ROMA. Tra la lealtà ad Alfano e la poltrona di presidente della I commissione al Senato, Salvatore Torrisi sceglie la carica. Si chiude con l'espulsione del senatore da Ap il caso dell'elezione del sostituto di Anna Finocchiaro lasciando, però, l'immagine di una maggioranza sfilacciata con un gioco del cerino tra il Pd e Ap.
Il ministro degli Esteri nega di voler tradire il patto di legislatura e rinvia ai dem l'accusa di "cercare pretesti" per far cadere l'esecutivo. "Non facciamo giochini da prima Repubblica, la parola crisi di governo la lasciamo ad Ap e a Mdp", rinvia al mittente Matteo Renzi che rivendica come suoi i risultati del governo che "va difeso e incoraggiato".
Non ce la fa il ministro degli Esteri a convincere il suo senatore a lasciare l'incarico per il quale con un blitz, ancora non chiaro, è stato eletto ieri alla guida della commissione Affari Costituzionali. In mattinata Torrisi chiede ad Alfano 24 ore per rifletterci poi, poche ore dopo, trae il dado. "Una richiesta inconcepibile, manco il partito comunista sovietico faceva queste cose", non si scompone il senatore dopo che Alfano aveva definito "inconcepibile" la sua permanenza alla presidenza.

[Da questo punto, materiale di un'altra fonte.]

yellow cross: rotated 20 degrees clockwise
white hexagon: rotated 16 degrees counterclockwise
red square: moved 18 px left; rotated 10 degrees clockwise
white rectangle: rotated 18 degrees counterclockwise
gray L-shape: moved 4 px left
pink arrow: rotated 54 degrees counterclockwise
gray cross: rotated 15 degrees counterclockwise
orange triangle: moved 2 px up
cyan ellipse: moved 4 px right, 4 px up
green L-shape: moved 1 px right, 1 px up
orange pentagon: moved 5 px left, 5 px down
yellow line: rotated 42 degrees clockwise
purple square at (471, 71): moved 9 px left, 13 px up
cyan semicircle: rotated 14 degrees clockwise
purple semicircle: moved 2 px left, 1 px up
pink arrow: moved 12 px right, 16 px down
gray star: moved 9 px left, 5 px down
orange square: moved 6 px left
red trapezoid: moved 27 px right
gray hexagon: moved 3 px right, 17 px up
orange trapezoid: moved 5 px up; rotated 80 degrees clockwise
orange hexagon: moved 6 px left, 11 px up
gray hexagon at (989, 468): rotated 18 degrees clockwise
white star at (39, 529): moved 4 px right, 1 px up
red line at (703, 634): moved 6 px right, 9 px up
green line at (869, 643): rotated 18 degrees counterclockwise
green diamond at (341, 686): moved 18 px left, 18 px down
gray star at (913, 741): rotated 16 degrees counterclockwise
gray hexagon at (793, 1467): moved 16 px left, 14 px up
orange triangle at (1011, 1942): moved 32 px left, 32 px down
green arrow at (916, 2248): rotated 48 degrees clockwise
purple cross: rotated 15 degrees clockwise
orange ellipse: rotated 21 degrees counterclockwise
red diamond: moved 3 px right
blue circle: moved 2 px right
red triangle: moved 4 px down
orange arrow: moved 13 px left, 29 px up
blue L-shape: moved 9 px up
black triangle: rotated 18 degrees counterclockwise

Gioco forza, il leader di Ap lo espelle dal vertice del partito. D'altra parte il caso era già stato considerato irrimediabile dal Pd. "Sarà difficile rifare l'elezione in I commissione", dice ai suoi Renzi che non è comunque disposto a relegare l'episodio alle ambizioni di un senatore. "La vicenda della prima Commissione è grave e avrà conseguenze" sostiene l'ex premier per il quale ieri è stato servito al Pd un trabocchetto "da prima Repubblica" non solo dall'opposizione. E la "vendetta" è che da ora il primo partito di maggioranza si metterà a braccia conserte nella ricerca di un'intesa sulla legge elettorale.
"Il fronte del no al referendum, al Mattarellum, all'Italicum, quello che ha votato Torrisi e ora è maggioranza, adesso ci faccia qualche proposta", rilancia la palla l'ex leader Pd. Uno scarico di responsabilità che rende ancora più complicata la possibilità di una riforma della legge elettorale ma che per ora mette al riparo il governo. Renzi assicura con i suoi di non avere alcuna fretta di andare a votare, "dai decreti sulla scuola ai dati Istat abbiamo la conferma che avevamo ragione", motivo per cui invece di creare problemi il Pd deve puntare ad "incassare" i risultati del lavoro di Gentiloni.
Premier che, dal canto suo, dopo aver condiviso le ansie della maggioranza, oggi ha preferito lasciar raffreddare gli animi, rinviando ai prossimi giorni l'incontro con l'ala sinistra, i fuoriusciti di Mdp. Che, come Ap, nega ruoli nel mini-ribaltone avvenuto ieri: "Chi cerca il capro espiatorio conti fino a 16. Il problema è un altro: io consiglierei a chi ha più responsabilità di non dare ancora segni di arroganza perché non funziona più", è l'avviso a Renzi da parte di Pier Luigi Bersani.